◆ **What is needed**
The reply to the records below should contain exactly the lines from the line with "8: (35, 404, 2.50)" through the line with "21: (171, 149, 2.34)", and nothing besides.

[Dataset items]

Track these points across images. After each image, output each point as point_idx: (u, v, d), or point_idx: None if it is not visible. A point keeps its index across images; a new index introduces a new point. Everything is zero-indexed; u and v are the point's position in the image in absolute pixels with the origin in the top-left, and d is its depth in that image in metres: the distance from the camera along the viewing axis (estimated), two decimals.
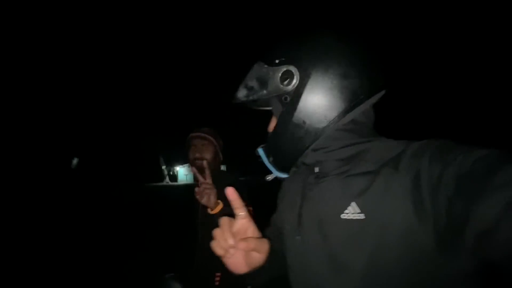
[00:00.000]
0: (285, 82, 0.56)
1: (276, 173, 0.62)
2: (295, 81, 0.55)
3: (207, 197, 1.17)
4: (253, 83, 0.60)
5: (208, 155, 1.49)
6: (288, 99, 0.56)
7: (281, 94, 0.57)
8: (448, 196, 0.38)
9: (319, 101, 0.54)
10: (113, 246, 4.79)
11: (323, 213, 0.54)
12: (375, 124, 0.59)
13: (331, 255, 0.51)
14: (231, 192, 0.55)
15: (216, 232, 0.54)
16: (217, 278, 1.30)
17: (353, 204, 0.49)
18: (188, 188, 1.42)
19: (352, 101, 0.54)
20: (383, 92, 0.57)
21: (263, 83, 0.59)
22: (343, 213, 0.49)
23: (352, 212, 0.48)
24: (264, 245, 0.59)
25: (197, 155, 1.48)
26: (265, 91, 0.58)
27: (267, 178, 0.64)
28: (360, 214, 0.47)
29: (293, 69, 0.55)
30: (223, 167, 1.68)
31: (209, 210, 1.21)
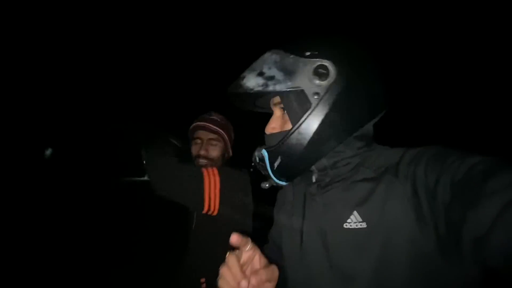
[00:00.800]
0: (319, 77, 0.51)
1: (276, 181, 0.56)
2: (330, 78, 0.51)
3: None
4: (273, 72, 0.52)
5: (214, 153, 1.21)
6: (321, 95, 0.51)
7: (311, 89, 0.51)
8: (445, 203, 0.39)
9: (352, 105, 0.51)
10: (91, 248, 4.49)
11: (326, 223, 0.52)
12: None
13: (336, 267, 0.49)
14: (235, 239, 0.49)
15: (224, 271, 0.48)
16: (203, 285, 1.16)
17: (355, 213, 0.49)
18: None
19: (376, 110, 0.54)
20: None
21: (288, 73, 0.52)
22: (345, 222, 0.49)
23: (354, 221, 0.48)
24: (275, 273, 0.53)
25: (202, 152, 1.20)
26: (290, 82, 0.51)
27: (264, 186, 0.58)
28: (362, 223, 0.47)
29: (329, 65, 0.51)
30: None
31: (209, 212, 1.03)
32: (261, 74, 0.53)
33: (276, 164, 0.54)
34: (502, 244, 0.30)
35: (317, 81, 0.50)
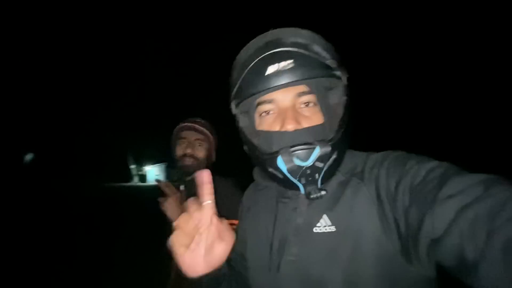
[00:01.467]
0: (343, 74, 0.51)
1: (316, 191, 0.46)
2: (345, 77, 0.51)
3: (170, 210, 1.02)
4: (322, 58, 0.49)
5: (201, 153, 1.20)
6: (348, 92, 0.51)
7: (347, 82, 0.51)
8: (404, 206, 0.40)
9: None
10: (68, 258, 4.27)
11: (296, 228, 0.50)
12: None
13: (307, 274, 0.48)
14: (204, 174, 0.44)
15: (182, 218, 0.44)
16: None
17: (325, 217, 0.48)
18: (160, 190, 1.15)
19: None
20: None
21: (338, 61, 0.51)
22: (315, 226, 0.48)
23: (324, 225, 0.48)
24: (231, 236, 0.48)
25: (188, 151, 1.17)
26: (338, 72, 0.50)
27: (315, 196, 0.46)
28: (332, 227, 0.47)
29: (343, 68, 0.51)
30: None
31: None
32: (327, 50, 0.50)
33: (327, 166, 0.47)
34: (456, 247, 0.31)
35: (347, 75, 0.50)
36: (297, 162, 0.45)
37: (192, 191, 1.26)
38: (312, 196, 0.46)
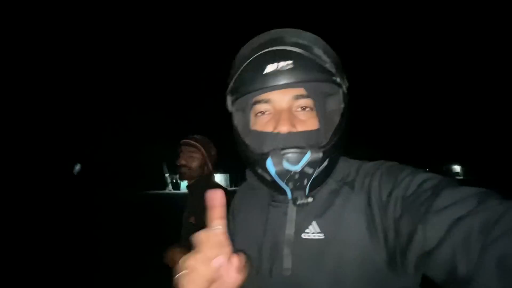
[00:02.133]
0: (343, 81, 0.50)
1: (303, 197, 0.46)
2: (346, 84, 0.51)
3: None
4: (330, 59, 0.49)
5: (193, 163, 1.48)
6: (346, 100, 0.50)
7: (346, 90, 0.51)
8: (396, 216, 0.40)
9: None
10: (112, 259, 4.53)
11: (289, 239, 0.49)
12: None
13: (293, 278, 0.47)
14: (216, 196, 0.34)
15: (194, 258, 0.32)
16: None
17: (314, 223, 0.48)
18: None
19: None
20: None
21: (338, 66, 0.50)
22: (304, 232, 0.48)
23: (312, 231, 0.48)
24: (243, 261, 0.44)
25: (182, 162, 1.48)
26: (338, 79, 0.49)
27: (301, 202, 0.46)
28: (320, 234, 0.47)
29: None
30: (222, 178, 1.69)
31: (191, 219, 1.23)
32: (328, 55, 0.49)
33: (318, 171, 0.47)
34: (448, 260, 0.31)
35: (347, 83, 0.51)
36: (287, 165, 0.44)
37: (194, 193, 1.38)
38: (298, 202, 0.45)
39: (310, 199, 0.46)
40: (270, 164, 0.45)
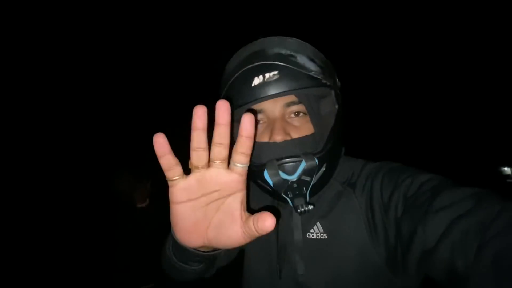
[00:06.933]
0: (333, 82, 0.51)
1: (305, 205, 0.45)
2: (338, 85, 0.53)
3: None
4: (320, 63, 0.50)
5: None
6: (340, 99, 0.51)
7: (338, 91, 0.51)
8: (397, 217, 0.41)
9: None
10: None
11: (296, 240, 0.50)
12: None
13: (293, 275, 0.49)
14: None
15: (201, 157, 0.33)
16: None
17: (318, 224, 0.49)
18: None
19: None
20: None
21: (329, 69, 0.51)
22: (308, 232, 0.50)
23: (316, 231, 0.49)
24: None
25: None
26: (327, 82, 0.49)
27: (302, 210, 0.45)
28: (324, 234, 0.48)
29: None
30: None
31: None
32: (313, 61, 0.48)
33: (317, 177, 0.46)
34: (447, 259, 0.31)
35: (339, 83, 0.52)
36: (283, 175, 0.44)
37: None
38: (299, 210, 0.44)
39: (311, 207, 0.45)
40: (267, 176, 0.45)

...

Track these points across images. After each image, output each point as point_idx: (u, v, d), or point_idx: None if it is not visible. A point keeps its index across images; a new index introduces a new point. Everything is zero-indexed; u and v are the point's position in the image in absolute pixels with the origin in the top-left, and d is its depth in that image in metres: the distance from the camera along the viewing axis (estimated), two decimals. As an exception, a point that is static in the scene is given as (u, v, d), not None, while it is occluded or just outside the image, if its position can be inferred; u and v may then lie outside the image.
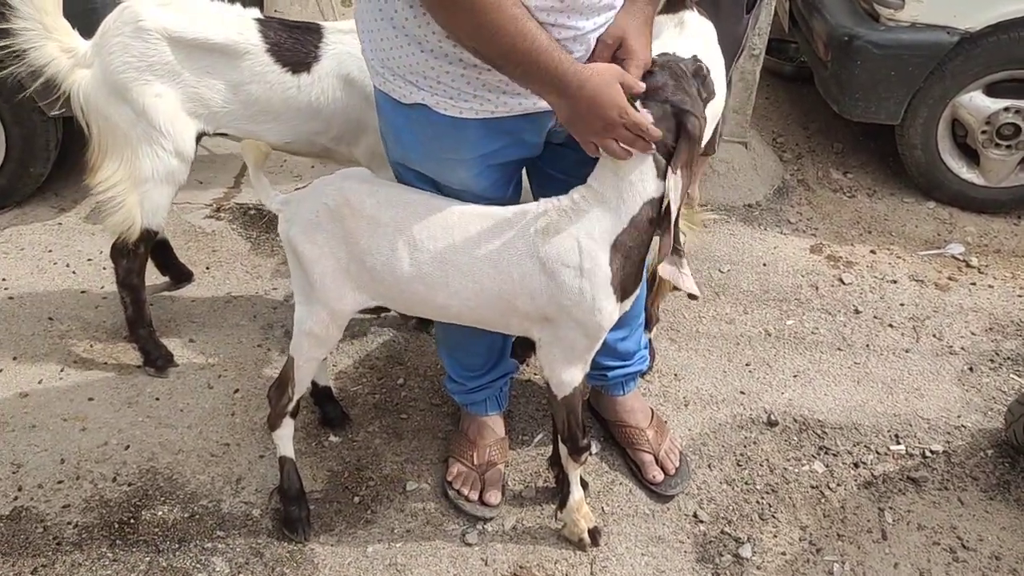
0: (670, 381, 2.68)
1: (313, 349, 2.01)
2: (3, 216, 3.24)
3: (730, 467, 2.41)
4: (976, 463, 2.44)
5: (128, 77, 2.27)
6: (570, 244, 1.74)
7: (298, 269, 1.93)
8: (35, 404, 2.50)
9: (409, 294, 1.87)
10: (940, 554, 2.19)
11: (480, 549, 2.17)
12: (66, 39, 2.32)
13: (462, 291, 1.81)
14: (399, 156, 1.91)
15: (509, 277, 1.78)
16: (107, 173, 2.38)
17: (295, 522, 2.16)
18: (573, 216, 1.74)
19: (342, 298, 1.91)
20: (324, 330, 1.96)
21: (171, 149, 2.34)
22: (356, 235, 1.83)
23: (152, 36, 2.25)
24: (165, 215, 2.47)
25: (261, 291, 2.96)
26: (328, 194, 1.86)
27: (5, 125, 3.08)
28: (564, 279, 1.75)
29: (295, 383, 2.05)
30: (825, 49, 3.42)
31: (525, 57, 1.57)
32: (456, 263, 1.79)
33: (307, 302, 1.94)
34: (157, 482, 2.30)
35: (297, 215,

--

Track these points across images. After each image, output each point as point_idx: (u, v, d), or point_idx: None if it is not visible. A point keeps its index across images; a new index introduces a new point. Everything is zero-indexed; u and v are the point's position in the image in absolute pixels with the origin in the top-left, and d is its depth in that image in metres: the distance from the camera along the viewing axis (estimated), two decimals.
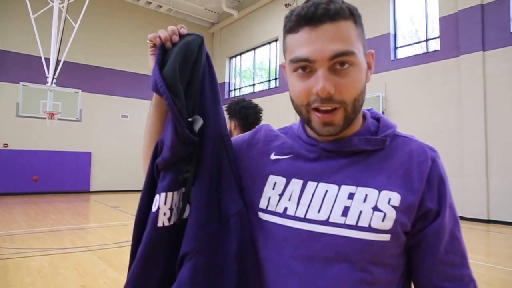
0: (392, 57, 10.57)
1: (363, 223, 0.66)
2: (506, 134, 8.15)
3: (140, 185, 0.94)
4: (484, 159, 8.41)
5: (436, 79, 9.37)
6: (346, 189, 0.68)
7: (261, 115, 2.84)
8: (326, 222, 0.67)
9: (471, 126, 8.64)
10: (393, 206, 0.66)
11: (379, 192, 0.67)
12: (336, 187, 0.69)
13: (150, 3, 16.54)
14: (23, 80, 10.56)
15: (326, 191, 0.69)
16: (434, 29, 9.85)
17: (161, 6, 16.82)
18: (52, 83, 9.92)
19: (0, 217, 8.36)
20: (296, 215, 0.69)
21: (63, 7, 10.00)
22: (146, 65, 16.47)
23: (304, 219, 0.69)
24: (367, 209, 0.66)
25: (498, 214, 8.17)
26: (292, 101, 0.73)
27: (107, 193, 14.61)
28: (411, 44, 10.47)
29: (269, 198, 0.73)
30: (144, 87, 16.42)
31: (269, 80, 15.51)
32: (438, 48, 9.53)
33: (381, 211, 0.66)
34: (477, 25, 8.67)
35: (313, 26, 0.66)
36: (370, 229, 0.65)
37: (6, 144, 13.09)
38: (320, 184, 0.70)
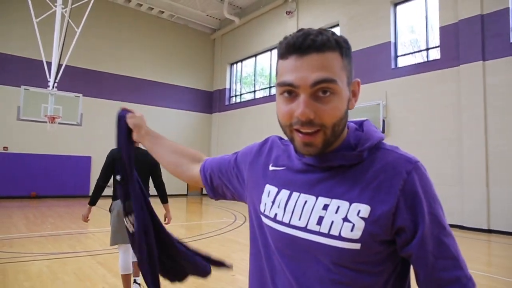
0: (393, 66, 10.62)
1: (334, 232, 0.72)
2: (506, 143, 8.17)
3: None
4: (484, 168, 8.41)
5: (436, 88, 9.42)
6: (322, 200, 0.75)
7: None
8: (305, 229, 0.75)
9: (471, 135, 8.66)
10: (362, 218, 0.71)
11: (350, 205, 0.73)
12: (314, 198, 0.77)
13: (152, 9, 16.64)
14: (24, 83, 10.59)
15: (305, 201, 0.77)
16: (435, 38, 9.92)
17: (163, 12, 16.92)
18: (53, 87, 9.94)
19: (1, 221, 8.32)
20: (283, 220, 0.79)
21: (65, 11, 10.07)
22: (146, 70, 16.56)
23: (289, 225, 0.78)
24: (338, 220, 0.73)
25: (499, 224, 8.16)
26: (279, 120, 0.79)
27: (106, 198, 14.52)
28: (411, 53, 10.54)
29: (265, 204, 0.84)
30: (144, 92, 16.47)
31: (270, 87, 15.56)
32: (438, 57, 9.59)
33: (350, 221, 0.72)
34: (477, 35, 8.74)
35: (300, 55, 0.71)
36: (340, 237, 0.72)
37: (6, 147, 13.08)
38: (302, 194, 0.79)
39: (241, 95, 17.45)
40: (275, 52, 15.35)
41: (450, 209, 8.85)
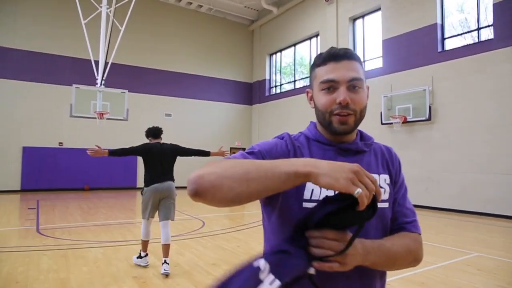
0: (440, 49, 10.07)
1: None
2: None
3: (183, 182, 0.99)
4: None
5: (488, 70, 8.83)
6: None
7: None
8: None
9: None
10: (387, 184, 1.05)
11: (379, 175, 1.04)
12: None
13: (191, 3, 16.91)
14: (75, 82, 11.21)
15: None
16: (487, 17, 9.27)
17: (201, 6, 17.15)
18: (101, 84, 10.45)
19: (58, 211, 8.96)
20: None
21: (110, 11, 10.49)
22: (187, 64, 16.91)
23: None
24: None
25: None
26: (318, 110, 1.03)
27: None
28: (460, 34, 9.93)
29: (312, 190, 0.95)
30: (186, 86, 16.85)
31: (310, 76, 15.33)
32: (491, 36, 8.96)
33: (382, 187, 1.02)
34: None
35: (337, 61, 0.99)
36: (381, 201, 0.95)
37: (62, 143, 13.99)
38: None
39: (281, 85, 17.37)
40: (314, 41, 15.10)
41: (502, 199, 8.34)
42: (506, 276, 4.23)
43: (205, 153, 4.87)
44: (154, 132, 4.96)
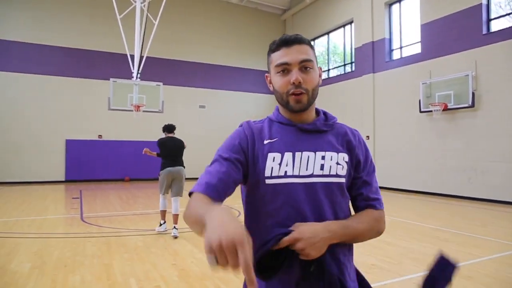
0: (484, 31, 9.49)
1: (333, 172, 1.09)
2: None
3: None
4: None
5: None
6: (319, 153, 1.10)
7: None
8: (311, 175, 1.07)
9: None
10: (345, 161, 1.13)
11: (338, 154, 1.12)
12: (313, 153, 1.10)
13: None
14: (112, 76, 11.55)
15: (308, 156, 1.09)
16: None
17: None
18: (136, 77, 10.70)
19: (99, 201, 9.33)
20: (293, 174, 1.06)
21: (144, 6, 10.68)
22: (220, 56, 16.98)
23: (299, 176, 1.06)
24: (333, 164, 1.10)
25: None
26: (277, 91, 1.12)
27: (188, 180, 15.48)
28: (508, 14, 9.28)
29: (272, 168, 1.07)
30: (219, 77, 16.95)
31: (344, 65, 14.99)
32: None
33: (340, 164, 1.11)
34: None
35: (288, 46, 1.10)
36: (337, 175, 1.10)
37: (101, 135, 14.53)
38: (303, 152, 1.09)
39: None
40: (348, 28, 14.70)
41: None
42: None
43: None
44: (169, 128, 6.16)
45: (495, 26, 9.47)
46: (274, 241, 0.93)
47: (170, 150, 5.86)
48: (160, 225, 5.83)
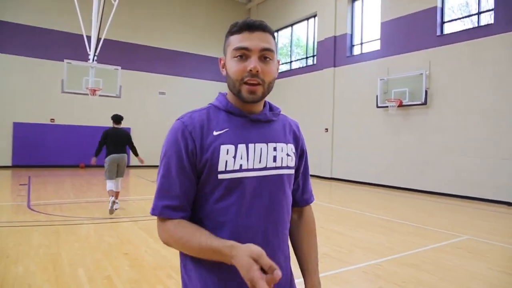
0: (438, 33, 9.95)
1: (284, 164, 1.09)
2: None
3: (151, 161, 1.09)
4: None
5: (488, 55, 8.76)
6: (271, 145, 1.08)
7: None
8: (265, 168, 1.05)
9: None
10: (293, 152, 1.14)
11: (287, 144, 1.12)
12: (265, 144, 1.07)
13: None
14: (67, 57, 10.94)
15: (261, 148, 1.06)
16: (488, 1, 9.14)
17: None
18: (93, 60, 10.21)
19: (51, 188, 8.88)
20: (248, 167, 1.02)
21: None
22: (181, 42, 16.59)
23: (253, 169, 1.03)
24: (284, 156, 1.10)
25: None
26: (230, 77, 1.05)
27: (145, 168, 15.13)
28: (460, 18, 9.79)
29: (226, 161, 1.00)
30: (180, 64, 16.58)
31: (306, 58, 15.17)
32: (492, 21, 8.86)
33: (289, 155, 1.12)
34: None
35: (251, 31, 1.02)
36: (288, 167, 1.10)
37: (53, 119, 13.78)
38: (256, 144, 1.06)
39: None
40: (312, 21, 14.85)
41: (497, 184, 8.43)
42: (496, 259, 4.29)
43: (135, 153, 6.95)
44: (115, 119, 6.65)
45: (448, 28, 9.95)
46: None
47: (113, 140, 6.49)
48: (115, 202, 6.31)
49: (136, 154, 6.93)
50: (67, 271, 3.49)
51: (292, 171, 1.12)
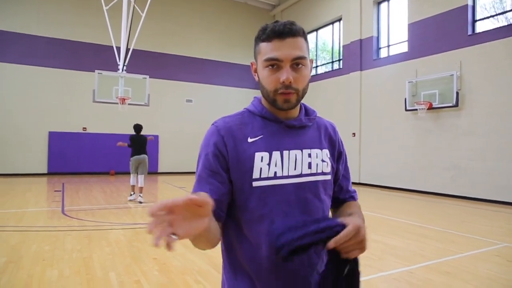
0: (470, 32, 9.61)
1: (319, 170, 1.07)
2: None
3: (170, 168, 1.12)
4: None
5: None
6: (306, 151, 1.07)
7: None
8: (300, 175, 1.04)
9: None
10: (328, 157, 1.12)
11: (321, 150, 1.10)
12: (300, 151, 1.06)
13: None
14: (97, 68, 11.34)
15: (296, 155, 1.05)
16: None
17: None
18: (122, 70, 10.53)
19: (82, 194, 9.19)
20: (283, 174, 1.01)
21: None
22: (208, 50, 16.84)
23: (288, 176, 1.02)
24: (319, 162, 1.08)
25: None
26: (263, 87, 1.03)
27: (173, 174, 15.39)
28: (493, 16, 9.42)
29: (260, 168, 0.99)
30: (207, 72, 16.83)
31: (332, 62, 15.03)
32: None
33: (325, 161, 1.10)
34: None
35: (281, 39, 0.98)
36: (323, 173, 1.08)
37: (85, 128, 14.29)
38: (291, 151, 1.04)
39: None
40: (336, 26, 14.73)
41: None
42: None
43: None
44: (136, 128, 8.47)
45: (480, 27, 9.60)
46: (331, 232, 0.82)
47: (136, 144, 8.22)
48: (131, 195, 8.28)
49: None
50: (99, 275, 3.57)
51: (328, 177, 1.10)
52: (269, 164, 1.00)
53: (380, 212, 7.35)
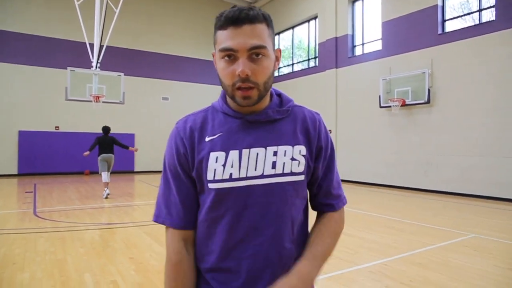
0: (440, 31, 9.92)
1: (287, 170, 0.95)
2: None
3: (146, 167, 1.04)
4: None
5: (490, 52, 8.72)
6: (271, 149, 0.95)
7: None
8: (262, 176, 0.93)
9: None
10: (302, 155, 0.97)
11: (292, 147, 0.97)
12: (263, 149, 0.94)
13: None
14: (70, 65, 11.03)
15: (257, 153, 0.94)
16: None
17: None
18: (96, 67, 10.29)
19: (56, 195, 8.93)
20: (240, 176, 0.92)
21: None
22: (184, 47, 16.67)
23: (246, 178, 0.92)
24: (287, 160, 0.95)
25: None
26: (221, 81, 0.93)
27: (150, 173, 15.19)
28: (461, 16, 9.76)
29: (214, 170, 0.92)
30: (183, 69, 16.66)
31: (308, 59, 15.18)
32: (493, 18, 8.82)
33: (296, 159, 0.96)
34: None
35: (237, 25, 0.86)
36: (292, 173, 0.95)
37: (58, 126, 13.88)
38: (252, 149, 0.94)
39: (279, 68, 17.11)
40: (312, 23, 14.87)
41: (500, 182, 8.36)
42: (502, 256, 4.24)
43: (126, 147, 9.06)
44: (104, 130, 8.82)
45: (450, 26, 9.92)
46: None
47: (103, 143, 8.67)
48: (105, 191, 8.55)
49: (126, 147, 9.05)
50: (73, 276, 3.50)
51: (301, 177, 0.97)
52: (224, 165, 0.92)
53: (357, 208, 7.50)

◆ **Exercise response**
8: (35, 404, 2.50)
9: (409, 294, 1.87)
10: (940, 554, 2.19)
11: (480, 549, 2.17)
12: (66, 39, 2.32)
13: (462, 291, 1.81)
14: (399, 156, 1.91)
15: (509, 277, 1.78)
16: (107, 173, 2.38)
17: (295, 522, 2.16)
18: (573, 216, 1.74)
19: (342, 298, 1.91)
20: (324, 330, 1.96)
21: (171, 149, 2.34)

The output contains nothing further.